Conventional bait or lures should not be a problem. Hundreds of guides in Rockport/PortA. Redfish Lodge may be up and running by end of March, depending on budget. Fly fishing would be much more difficult to schedule


----------



## Zika (Aug 6, 2015)

sjrobin beat me to it. I was going to suggest calling the Redfish Lodge to check their availability. Good folks and very competent guides that can handle a group like yours.


----------



## Whiskey Angler (Mar 20, 2015)

Zika said:


> sjrobin beat me to it. I was going to suggest calling the Redfish Lodge to check their availability. Good folks and very competent guides that can handle a group like yours.





sjrobin said:


> Conventional bait or lures should not be a problem. Hundreds of guides in Rockport/PortA. Redfish Lodge may be up and running by end of March, depending on budget. Fly fishing would be much more difficult to schedule


Thanks guys. I imagine it will be a group of guys soaking bait or throwing plastics with spinning rods...definitely not fly fishing.
As I said, im not involved, and don't know anyone but the guy hosting.

This was helpful.


----------



## Tx_Whipray (Sep 4, 2015)

What about Bay Flats Lodge out of Seadrift? Or are they set on Rockport/Port A?


----------



## EdK13 (Oct 3, 2013)

Redfish Lodge got racked pretty bad by the storm. Ruddy Lodge lost a section of roof and the main lodge sustained serious damage. They are hoping to be fully operational by spring and I am happy to say that there was a lot of activity last time I was by there about 3-4 weeks ago. Good folks and I do know the area is starving for tourism dollars so they would love having your group visit Rockport. Fishing is pretty fun in that area during spring. 
Phone : +1-800-392-9324 
Mail : [email protected]
http://redfishlodge.com/
https://www.facebook.com/RedfishLodgeonCopanoBay


----------



## Whiskey Angler (Mar 20, 2015)

Tx_Whipray said:


> What about Bay Flats Lodge out of Seadrift? Or are they set on Rockport/Port A?





EdK13 said:


> Redfish Lodge got racked pretty bad by the storm. Ruddy Lodge lost a section of roof and the main lodge sustained serious damage. They are hoping to be fully operational by spring and I am happy to say that there was a lot of activity last time I was by there about 3-4 weeks ago. Good folks and I do know the area is starving for tourism dollars so they would love having your group visit Rockport. Fishing is pretty fun in that area during spring.
> Phone : +1-800-392-9324
> Mail : [email protected]
> http://redfishlodge.com/
> https://www.facebook.com/RedfishLodgeonCopanoBay


Thanks guys. Even if the lodges aren't open for overnight stay, I'm sure they could still help gather a couple guides for the group. 

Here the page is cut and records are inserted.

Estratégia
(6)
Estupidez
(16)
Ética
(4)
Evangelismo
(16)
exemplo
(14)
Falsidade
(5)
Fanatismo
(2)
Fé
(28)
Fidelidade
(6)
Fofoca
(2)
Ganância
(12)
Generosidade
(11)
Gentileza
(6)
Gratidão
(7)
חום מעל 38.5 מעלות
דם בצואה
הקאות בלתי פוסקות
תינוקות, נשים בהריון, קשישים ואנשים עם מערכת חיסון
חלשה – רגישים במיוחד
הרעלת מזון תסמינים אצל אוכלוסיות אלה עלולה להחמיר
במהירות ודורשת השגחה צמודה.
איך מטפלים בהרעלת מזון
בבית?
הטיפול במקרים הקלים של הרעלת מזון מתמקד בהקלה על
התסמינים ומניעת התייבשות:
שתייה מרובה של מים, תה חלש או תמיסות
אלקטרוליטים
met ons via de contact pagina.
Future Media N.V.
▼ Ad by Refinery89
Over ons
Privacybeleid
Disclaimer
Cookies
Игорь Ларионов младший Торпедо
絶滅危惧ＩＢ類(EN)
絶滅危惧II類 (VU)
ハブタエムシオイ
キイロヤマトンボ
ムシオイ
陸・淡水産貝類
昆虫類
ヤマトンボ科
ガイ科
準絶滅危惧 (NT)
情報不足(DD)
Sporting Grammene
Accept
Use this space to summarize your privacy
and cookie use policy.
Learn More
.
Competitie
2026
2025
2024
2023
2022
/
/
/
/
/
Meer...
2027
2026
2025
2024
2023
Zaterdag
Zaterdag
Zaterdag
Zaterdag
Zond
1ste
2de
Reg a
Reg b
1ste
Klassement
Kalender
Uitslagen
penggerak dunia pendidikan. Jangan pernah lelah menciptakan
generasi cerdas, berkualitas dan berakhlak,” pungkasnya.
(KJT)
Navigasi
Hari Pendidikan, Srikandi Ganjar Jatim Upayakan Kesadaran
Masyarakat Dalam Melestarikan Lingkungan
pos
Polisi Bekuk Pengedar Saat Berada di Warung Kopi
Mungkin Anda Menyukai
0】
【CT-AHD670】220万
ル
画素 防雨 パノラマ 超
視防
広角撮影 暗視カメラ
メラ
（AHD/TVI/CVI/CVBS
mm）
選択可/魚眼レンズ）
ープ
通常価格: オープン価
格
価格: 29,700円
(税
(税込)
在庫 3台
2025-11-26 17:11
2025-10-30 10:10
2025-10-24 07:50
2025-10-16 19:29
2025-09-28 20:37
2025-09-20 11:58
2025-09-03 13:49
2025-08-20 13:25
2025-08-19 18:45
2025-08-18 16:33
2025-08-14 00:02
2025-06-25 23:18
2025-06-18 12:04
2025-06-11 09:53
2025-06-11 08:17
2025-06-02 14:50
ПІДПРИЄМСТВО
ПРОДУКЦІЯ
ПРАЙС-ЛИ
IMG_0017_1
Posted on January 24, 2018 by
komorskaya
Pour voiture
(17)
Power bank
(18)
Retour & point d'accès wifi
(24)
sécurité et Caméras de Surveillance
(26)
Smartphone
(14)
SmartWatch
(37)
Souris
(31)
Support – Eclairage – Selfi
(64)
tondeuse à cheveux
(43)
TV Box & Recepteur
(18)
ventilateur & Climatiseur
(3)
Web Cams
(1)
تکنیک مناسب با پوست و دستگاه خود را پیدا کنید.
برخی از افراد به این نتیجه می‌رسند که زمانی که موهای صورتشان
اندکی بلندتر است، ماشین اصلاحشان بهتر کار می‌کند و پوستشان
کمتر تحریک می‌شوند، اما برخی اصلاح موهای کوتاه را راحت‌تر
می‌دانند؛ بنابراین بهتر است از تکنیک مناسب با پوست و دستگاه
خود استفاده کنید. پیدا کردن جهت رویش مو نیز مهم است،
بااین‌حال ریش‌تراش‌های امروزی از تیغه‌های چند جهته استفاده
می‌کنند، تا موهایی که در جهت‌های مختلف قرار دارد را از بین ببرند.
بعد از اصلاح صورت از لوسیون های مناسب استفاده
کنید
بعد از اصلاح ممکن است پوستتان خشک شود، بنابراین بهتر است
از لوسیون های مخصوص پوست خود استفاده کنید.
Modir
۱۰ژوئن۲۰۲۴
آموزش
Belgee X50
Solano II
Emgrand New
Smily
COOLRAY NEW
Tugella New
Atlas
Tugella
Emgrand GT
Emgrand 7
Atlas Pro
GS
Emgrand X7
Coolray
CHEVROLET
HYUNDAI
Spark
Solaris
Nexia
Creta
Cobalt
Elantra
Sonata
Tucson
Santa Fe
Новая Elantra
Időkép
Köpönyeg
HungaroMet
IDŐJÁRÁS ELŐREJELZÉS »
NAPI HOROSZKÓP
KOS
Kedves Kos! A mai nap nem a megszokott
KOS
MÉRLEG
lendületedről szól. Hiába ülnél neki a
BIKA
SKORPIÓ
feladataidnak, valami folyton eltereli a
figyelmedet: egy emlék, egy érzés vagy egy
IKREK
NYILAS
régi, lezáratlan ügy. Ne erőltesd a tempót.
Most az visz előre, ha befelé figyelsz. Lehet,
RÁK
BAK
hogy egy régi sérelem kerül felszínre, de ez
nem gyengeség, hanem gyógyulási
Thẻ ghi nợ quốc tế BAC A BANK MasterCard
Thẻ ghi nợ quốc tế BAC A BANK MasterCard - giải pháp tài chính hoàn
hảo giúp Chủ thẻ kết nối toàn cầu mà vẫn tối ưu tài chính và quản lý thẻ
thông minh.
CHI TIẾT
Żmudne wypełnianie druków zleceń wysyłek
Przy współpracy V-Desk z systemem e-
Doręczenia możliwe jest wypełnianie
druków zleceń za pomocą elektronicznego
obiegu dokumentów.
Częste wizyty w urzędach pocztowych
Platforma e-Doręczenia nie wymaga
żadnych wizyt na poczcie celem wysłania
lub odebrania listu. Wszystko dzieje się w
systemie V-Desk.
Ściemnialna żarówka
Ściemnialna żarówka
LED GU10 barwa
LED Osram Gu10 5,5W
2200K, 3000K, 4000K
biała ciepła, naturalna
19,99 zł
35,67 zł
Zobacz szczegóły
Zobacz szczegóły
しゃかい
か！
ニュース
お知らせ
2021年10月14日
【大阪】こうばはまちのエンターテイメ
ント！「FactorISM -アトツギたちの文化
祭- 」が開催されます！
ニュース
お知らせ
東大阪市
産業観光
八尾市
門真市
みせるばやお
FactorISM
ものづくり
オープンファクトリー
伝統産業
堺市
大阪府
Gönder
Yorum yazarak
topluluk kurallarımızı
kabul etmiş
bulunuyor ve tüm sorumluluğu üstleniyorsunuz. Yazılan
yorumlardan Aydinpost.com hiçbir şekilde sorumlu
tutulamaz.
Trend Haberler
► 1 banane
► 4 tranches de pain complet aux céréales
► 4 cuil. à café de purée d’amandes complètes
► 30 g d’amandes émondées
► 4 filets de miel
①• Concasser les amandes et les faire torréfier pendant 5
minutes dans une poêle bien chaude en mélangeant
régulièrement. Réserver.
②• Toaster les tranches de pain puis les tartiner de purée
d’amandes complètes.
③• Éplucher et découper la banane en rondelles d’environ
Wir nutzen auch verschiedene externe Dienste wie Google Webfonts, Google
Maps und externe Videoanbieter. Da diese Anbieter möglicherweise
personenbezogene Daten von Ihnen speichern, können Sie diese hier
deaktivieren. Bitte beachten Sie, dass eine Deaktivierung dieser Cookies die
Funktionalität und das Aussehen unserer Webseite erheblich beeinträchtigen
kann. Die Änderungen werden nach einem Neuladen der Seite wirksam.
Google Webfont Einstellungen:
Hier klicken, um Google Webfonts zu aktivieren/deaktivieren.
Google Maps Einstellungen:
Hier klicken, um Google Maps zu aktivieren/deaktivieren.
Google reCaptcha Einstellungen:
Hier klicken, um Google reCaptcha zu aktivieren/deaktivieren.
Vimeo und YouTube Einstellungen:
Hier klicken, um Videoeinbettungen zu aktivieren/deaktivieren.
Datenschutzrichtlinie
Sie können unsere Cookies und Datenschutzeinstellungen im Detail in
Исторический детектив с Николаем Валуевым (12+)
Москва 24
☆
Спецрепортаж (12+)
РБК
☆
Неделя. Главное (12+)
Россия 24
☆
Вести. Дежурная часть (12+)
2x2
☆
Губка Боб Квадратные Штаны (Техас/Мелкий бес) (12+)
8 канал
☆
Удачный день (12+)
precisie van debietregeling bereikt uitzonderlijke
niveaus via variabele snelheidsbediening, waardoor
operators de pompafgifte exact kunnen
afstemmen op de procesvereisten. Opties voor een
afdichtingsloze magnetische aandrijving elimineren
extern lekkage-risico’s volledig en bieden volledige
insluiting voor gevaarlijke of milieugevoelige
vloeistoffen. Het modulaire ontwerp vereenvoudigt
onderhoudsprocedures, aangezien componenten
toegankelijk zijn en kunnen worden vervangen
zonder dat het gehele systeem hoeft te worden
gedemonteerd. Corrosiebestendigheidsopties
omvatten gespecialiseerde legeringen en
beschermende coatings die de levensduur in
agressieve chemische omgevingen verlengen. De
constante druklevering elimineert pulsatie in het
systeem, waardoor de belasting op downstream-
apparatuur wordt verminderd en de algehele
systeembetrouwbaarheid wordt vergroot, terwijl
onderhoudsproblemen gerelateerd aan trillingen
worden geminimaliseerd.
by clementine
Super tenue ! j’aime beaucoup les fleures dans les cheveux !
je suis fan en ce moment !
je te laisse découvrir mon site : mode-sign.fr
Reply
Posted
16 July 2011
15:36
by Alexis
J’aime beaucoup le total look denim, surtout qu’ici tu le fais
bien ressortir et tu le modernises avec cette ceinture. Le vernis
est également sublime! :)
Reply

I've taken all your suggestions and passed them along to my bud.

Thanks again!


----------



## 1Fisher77316 (Nov 1, 2016)

Tx_Whipray said:


> What about Bay Flats Lodge out of Seadrift? Or are they set on Rockport/Port A?


I'll second Bay Flats Lodge at Seadrift. It's hard to go wrong with their facilities and their guides. They do it right and with the range of boats they offer..ie from airboats for the shallow back lakes to great tunnels they can cover where ever the fish are holding. They do well with either bait or artificial.
Tight lines
1Fisher77316


----------



## Smackdaddy53 (Dec 31, 2012)

Budweiser Lodge in Port O’Connor does group trips like that all the time. Their lodge is private but your group can stay at numerous places in POC and fish with their guides. I can get more information today. They do bay, jetty and light offshore trips which Bay Flats won’t do as much because of the distance from the jetties.


----------